8.2. Writing Host Code

Host code for Common Compute is very similar to host code for OpenCL or CUDA. In fact, most of the classes provided by the OpenCL and CUDA platforms are subclasses of Common Compute classes. For example, OpenCLContext and CudaContext are both subclasses of ComputeContext. When writing common code, each KernelImpl should expect a ComputeContext to be passed to its constructor. By using the common API provided by that abstract class, it can be used for either OpenCL or CUDA just based on the particular context passed to it at runtime. Similarly, OpenCLNonbondedUtilities and CudaNonbondedUtilities are subclasses of the abstract NonbondedUtilities class, and so on.

ArrayInterface is an abstract class defining the interface for arrays stored on the device. OpenCLArray and CudaArray are both subclasses of it. To simplify code that creates and uses arrays, there is also a third subclass called ComputeArray. It acts as a wrapper around an OpenCLArray or CudaArray, automatically creating an array of the appropriate type for the current platform. In practice, just follow these rules:

  1. Whenever you need to create an array, make it a ComputeArray.

  2. Whenever you write a function that expects an array to be passed to it, declare the type to be ArrayInterface.

If you do these two things, all differences between platforms will be handled automatically.

OpenCL and CUDA have quite different APIs for compiling and invoking kernels. To hide these differences, OpenMM provides a set of abstract classes. To compile device code, pass the source code to compileProgram() on the ComputeContext. This returns a ComputeProgram. You can then call its createKernel() method to get a ComputeKernel object, which has methods for setting arguments and invoking the kernel.

Sometimes you need to refer to vector types in host code, such as to set the value for a kernel argument or to access the elements of an array. OpenCL and CUDA both define types for them, but they have different names, and in any case you want to avoid using OpenCL-specific or CUDA-specific types in common code. OpenMM therefore defines types for vectors in host code. They have the same names as the corresponding types in device code, only with the prefix mm_, for example mm_int2 and mm_float4.

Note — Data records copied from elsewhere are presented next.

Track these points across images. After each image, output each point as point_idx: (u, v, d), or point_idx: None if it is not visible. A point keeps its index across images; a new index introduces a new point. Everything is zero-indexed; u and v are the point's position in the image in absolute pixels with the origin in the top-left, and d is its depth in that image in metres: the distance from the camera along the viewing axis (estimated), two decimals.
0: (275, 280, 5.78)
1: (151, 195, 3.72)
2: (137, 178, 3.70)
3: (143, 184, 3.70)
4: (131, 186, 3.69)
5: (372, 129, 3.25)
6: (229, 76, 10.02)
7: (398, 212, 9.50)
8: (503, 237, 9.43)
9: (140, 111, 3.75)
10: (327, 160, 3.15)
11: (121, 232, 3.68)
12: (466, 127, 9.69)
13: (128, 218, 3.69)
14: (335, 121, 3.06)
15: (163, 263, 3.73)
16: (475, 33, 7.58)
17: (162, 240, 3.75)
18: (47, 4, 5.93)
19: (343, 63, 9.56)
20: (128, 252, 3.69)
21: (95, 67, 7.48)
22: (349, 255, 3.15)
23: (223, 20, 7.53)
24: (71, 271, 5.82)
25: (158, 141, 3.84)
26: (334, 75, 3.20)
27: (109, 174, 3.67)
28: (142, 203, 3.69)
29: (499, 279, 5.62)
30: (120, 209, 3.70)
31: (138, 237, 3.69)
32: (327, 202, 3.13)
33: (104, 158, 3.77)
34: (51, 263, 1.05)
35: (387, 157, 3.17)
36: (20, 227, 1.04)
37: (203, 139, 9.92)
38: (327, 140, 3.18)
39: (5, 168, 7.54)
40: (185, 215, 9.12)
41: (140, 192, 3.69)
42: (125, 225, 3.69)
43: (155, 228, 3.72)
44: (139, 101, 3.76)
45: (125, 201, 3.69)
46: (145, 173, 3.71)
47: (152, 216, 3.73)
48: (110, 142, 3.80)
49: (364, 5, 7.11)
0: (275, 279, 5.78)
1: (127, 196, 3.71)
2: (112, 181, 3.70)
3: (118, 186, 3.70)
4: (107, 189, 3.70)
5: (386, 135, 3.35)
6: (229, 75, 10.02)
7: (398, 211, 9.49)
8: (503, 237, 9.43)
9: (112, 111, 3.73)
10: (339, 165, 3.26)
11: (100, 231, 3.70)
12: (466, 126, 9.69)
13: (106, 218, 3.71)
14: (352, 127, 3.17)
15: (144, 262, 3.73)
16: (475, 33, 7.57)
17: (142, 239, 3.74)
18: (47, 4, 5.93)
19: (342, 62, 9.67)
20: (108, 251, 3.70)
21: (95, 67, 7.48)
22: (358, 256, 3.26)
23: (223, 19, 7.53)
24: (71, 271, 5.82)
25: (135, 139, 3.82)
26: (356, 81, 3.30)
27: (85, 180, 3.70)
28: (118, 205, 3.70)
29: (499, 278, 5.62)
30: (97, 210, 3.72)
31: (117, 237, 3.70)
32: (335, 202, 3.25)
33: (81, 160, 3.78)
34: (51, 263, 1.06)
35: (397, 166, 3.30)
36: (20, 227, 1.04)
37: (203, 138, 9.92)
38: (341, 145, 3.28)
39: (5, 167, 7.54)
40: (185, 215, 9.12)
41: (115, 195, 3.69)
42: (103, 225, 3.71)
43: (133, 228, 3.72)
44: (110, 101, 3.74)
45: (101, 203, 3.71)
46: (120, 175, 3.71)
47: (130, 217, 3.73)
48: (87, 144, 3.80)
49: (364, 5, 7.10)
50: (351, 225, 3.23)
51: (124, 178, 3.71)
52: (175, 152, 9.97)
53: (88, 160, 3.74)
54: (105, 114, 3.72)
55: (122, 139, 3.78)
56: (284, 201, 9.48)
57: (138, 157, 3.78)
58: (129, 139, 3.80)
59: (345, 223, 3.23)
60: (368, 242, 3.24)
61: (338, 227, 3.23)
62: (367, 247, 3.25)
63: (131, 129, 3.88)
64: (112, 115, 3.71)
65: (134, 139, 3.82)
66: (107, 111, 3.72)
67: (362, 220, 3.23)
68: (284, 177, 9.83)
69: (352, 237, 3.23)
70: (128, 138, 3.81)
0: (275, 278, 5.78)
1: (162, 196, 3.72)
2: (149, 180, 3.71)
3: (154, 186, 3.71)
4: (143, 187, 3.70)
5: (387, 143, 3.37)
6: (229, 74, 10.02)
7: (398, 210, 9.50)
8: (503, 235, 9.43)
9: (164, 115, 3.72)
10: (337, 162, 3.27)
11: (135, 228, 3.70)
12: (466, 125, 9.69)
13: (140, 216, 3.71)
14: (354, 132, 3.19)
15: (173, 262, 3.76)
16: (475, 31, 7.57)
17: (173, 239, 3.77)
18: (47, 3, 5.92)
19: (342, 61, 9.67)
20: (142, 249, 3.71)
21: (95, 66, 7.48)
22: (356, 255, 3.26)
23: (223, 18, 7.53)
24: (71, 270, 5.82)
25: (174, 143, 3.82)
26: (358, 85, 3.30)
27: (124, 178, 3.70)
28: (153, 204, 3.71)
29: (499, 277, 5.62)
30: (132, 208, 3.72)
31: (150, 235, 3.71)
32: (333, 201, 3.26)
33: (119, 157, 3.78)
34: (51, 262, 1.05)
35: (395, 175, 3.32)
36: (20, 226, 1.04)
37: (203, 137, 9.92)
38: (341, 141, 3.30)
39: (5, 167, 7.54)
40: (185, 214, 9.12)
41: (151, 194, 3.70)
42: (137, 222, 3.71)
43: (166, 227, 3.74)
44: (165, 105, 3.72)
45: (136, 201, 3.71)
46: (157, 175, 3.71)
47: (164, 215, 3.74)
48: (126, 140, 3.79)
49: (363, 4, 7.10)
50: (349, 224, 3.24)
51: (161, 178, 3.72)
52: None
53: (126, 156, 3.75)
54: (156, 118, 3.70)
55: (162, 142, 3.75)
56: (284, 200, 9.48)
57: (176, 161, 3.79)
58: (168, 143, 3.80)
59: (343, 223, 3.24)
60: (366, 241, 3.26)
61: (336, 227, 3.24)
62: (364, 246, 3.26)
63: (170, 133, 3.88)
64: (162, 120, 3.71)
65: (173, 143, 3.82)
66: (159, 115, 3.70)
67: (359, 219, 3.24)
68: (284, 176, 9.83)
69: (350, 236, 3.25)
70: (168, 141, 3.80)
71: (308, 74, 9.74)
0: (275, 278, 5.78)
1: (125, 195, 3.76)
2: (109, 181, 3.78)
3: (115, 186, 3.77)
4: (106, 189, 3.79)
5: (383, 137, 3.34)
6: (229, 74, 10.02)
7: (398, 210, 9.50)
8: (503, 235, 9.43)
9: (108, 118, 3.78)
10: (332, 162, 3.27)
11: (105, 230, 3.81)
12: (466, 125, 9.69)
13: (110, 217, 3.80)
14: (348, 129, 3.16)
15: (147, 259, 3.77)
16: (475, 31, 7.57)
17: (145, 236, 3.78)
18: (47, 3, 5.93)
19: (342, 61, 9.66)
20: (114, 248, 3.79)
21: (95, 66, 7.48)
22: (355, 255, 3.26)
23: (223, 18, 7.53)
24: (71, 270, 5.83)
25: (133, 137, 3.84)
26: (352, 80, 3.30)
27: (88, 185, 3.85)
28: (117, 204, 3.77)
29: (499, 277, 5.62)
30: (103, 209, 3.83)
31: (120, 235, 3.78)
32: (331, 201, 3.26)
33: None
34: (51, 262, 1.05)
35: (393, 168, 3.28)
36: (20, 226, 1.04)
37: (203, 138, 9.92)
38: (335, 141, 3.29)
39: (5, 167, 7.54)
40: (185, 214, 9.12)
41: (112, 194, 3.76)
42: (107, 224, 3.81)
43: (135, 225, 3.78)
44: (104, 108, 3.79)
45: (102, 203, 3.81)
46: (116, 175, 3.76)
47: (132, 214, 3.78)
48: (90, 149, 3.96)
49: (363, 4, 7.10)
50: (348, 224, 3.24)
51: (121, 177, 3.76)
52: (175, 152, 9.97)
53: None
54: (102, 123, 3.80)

Three component vectors need special care in this context, because the platforms define them differently. In OpenCL, a three component vector is essentially a four component vector whose last component is ignored. For example, sizeof(float3) is 12 in CUDA but 16 in OpenCL. Within a kernel this distinction can usually be ignored, but when communicating between host and device it becomes vitally important. It is generally best to avoid storing three component vectors in arrays or passing them as arguments. There are no mm_ host types defined for three component vectors, because CUDA and OpenCL would require them to be defined in different ways.